* Consigne A *
Indiquez combien de lignes de la liste contiennent la chaîne « pixels », en tenant compte de la casse. Répondez uniquement par ce nombre.

=== Extrait cité ===

Cette loi prévoit trois principes directeurs régissant les écoutes téléphoniques administratives – la loi traite aussi les écoutes judiciaires, mais celles-ci ne sont pas du domaine de la commission.

Le premier principe fondamental est le suivant : la limitation du nombre des motifs pouvant justifier une interception de sécurité.

L’article 3 de la loi du 10 juillet 1991 les énumère :

– la recherche de renseignements intéressant la sécurité nationale : ce motif correspond à environ 26 % des demandes ;

– la sauvegarde des éléments essentiels du potentiel scientifique et économique de la France, pour moins de 1 % des demandes ;

– la prévention du terrorisme, qui représente 24 % des demandes ;

– la prévention de la criminalité et de la délinquance organisées, soit quelque 48 % des demandes – il s’agit du motif le plus souvent utilisé ;

– la prévention de la reconstitution ou du maintien de groupements dissous, pour moins de 1 % des demandes.

Au fil des années, la commission a été conduite à donner certaines interprétations de ces motifs qui peuvent justifier des interceptions.

Le deuxième principe fondamental est la limitation du nombre des personnes habilitées à saisir d’une demande d’interception de sécurité le Premier ministre, seule autorité compétente pour y faire droit.

Trois ministres peuvent déclencher la procédure : les ministres chargés de la défense, de l’intérieur et des finances. Ceux-ci signent en principe eux-mêmes les demandes ; à défaut, ils peuvent les faire signer par des collaborateurs habilités par écrit – en général le directeur de cabinet.

===

* Consigne B *
Recopiez à l'identique le segment de l'extrait cité allant de « Le deuxième principe » jusqu'à « y faire droit. ».

=== Liste fournie ===

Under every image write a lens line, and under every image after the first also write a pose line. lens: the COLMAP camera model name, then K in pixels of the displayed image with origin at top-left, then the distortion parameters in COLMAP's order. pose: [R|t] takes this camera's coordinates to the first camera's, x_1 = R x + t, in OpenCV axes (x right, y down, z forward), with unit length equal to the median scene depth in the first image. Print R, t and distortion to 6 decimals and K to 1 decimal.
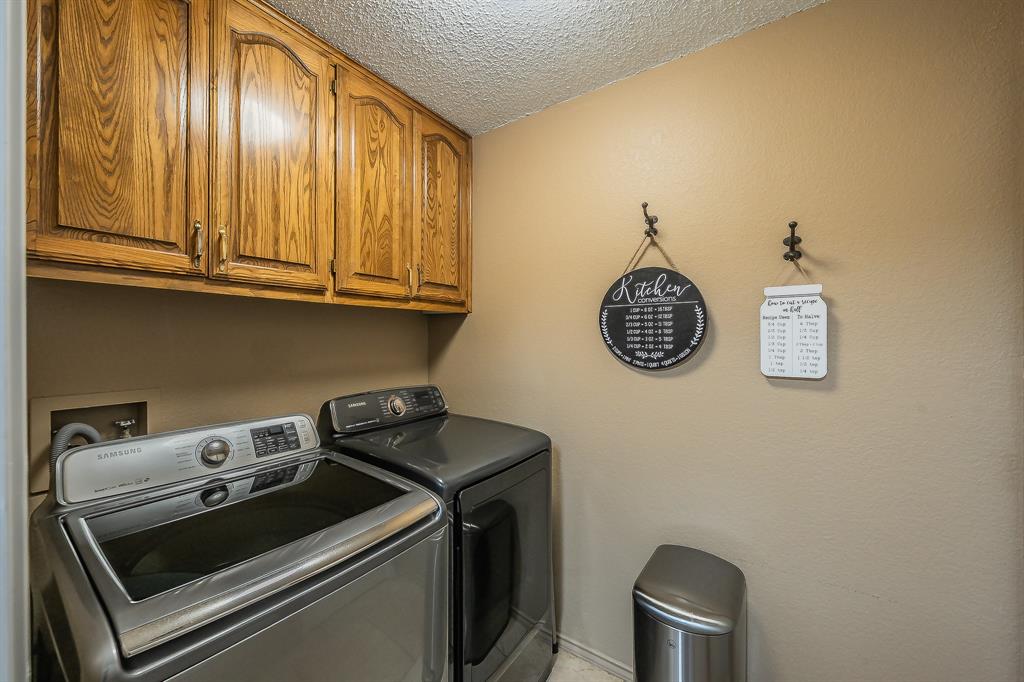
lens RADIAL K [[355.1, 0, 512.0], [0, 355.1, 341.0], [0, 0, 1]] dist [0.000160, 0.000047]
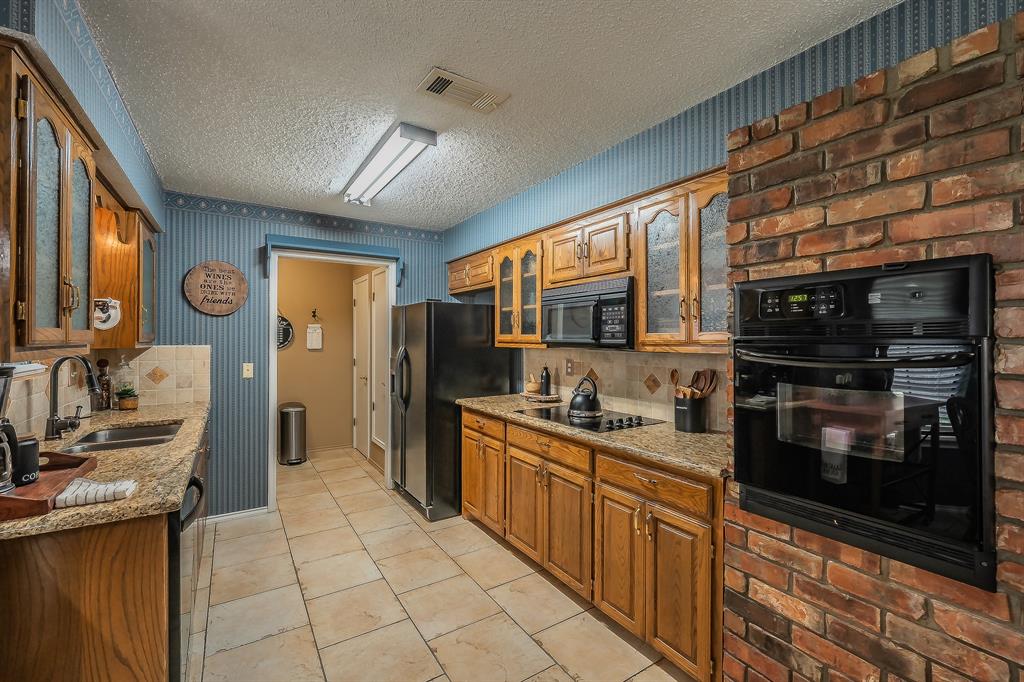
lens RADIAL K [[439.2, 0, 512.0], [0, 439.2, 341.0], [0, 0, 1]] dist [-0.001519, -0.000302]
pose [[0.354416, -0.001183, 0.935087, -2.530222], [-0.002519, 0.999994, 0.002220, 0.004982], [-0.935084, -0.003142, 0.354411, -2.343676]]
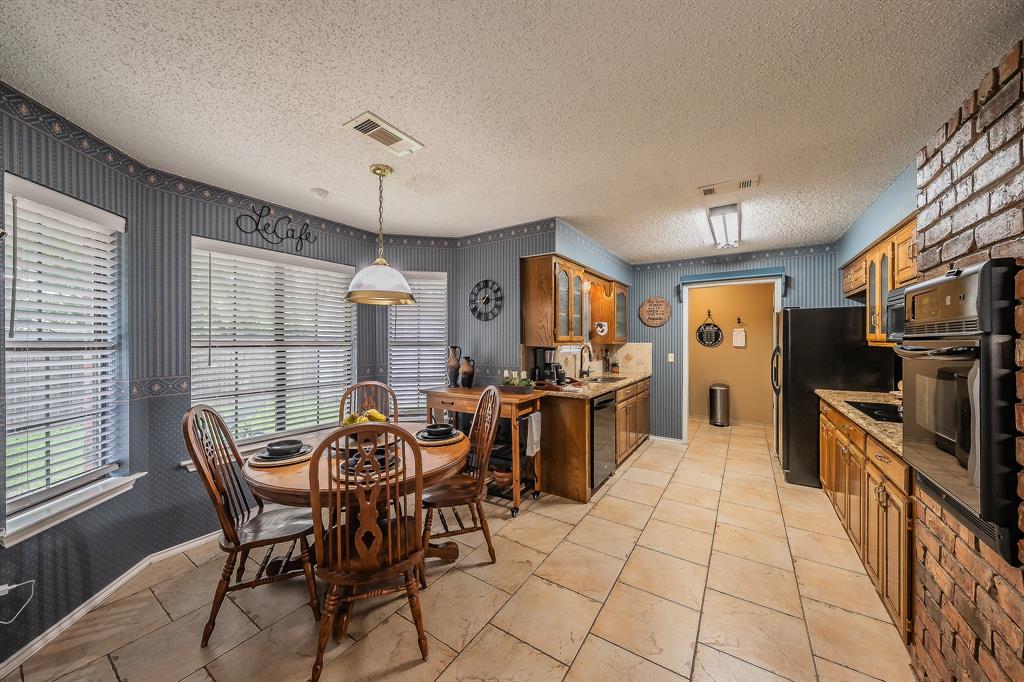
lens RADIAL K [[356.4, 0, 512.0], [0, 356.4, 341.0], [0, 0, 1]] dist [0.000557, -0.000051]
pose [[0.997937, -0.000885, 0.064201, -2.514622], [0.000760, 0.999998, 0.001969, 0.010709], [-0.064202, -0.001916, 0.997935, -3.514511]]
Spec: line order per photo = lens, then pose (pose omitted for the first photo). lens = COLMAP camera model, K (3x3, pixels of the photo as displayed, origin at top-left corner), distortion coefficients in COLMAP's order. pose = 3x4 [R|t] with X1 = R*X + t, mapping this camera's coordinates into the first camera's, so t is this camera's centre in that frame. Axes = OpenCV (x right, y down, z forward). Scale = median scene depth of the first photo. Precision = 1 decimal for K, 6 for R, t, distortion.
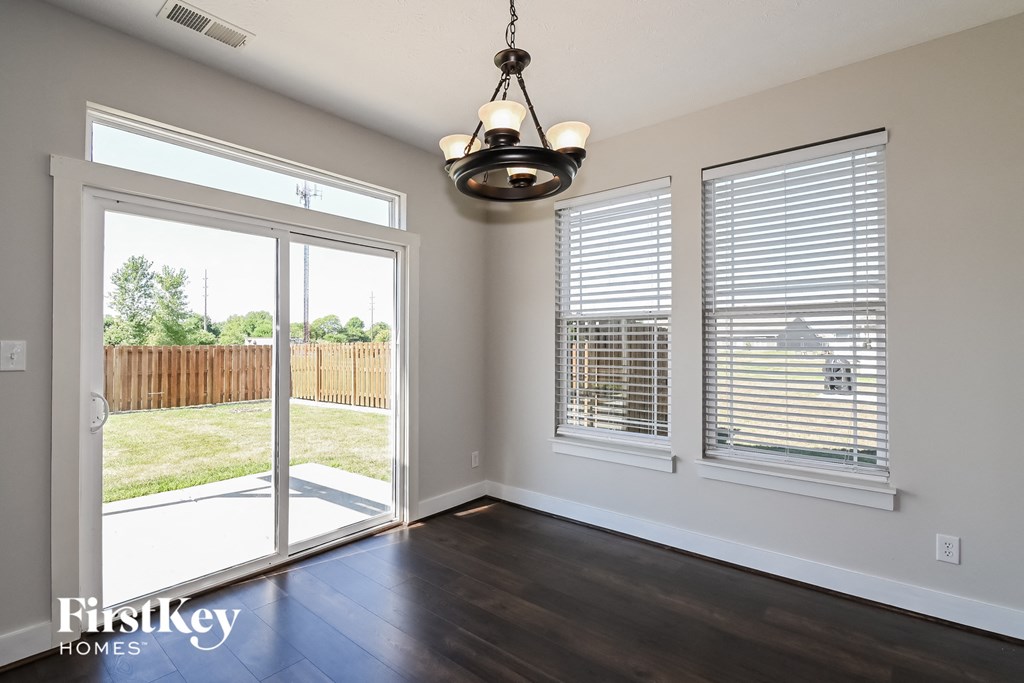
lens RADIAL K [[450.1, 0, 512.0], [0, 450.1, 341.5], [0, 0, 1]] dist [-0.002479, -0.000116]
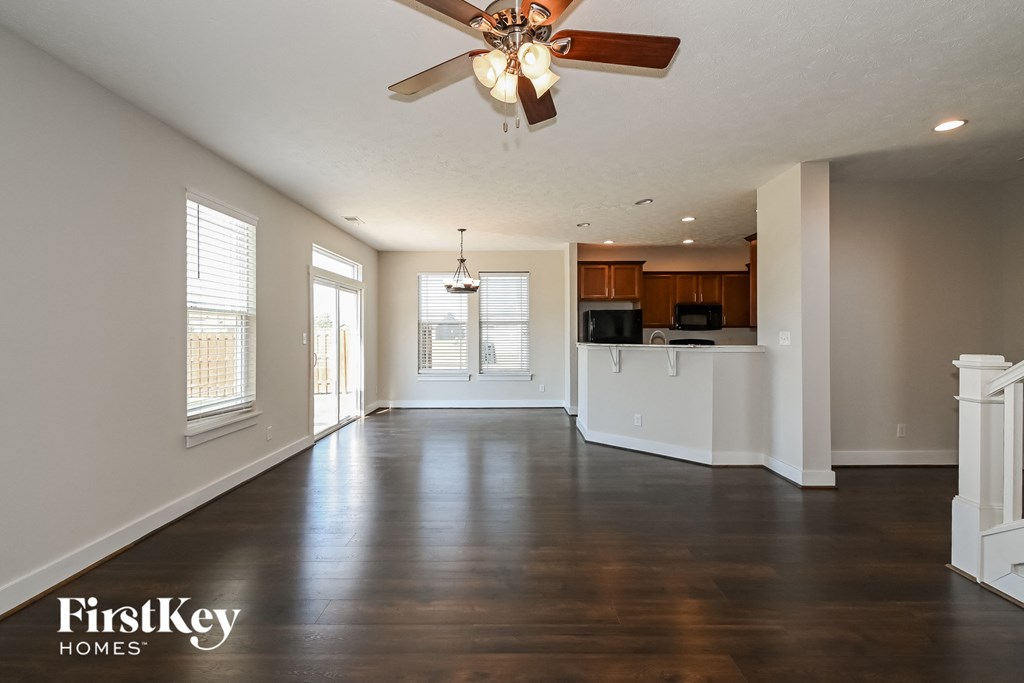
lens RADIAL K [[450.1, 0, 512.0], [0, 450.1, 341.5], [0, 0, 1]] dist [-0.002479, -0.000116]
pose [[0.757089, -0.011239, 0.653215, -1.110864], [-0.000319, 0.999846, 0.017573, 0.003394], [-0.653311, -0.013513, 0.756969, -1.118184]]
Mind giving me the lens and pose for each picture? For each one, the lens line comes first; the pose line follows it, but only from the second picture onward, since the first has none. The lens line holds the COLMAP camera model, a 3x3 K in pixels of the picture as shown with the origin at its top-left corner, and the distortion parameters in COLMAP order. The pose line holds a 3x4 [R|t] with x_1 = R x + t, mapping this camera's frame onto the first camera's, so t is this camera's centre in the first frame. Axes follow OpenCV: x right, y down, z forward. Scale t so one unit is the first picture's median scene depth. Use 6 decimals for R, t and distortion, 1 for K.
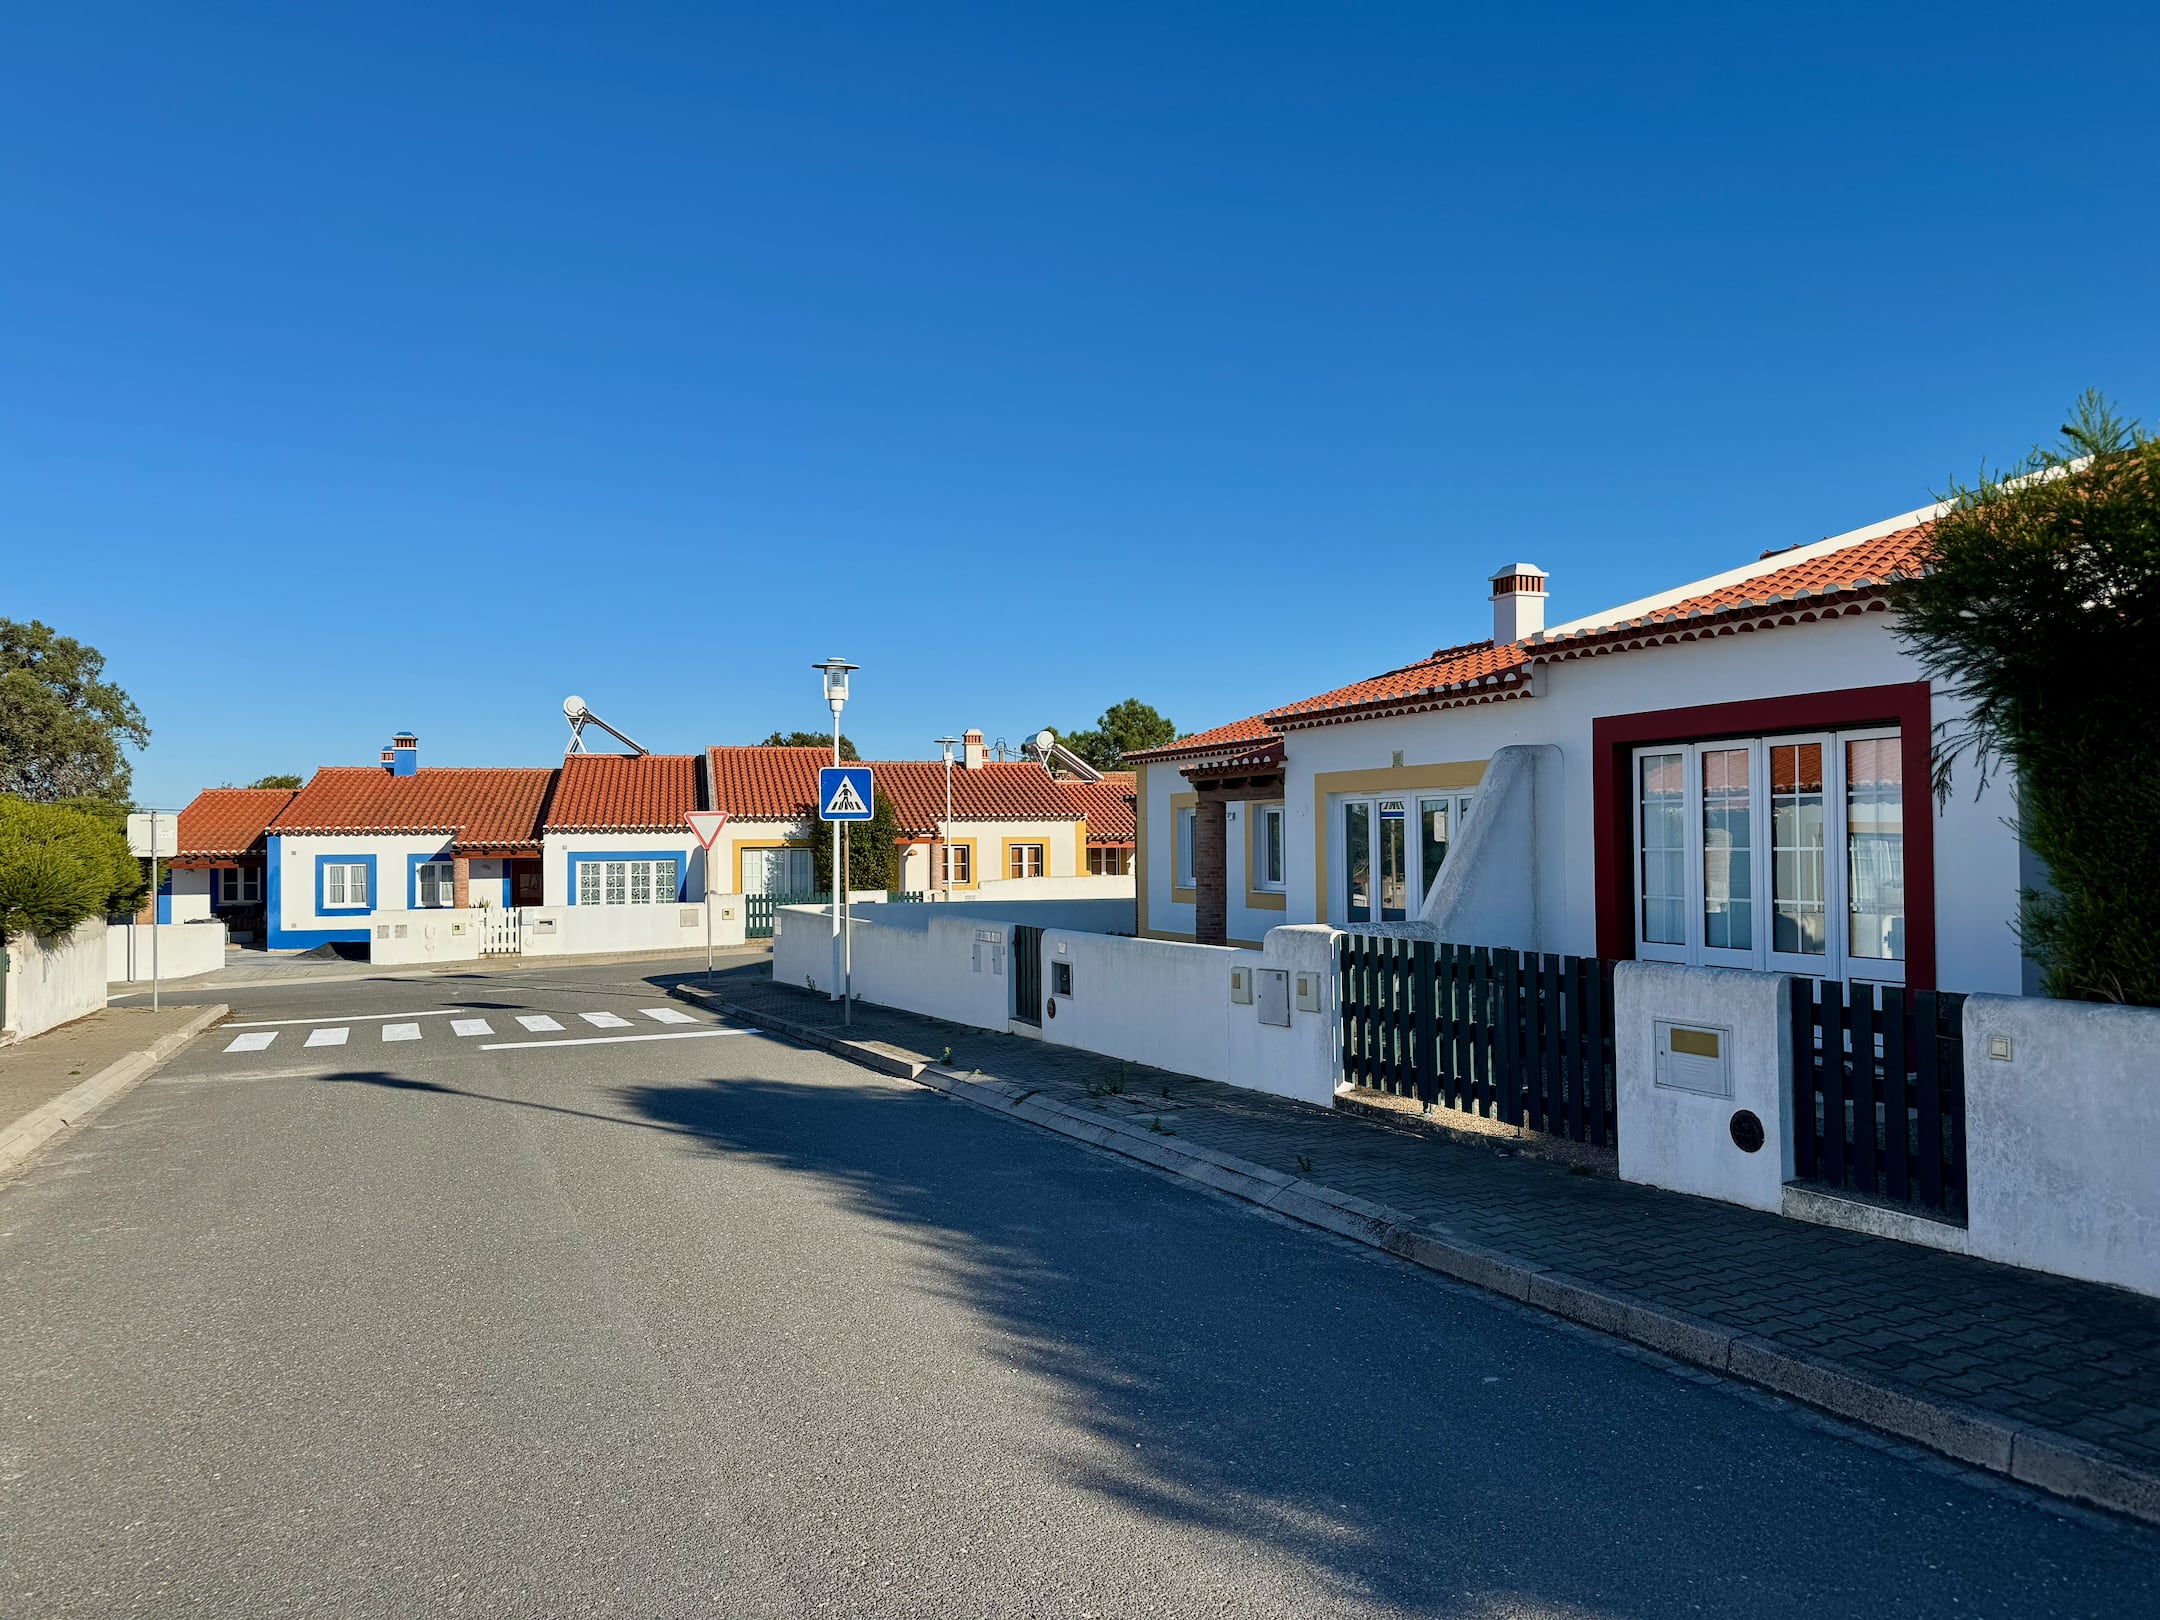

===

* Résultat attendu A *
3

* Résultat attendu B *
Le deuxième principe fondamental est la limitation du nombre des personnes habilitées à saisir d’une demande d’interception de sécurité le Premier ministre, seule autorité compétente pour y faire droit.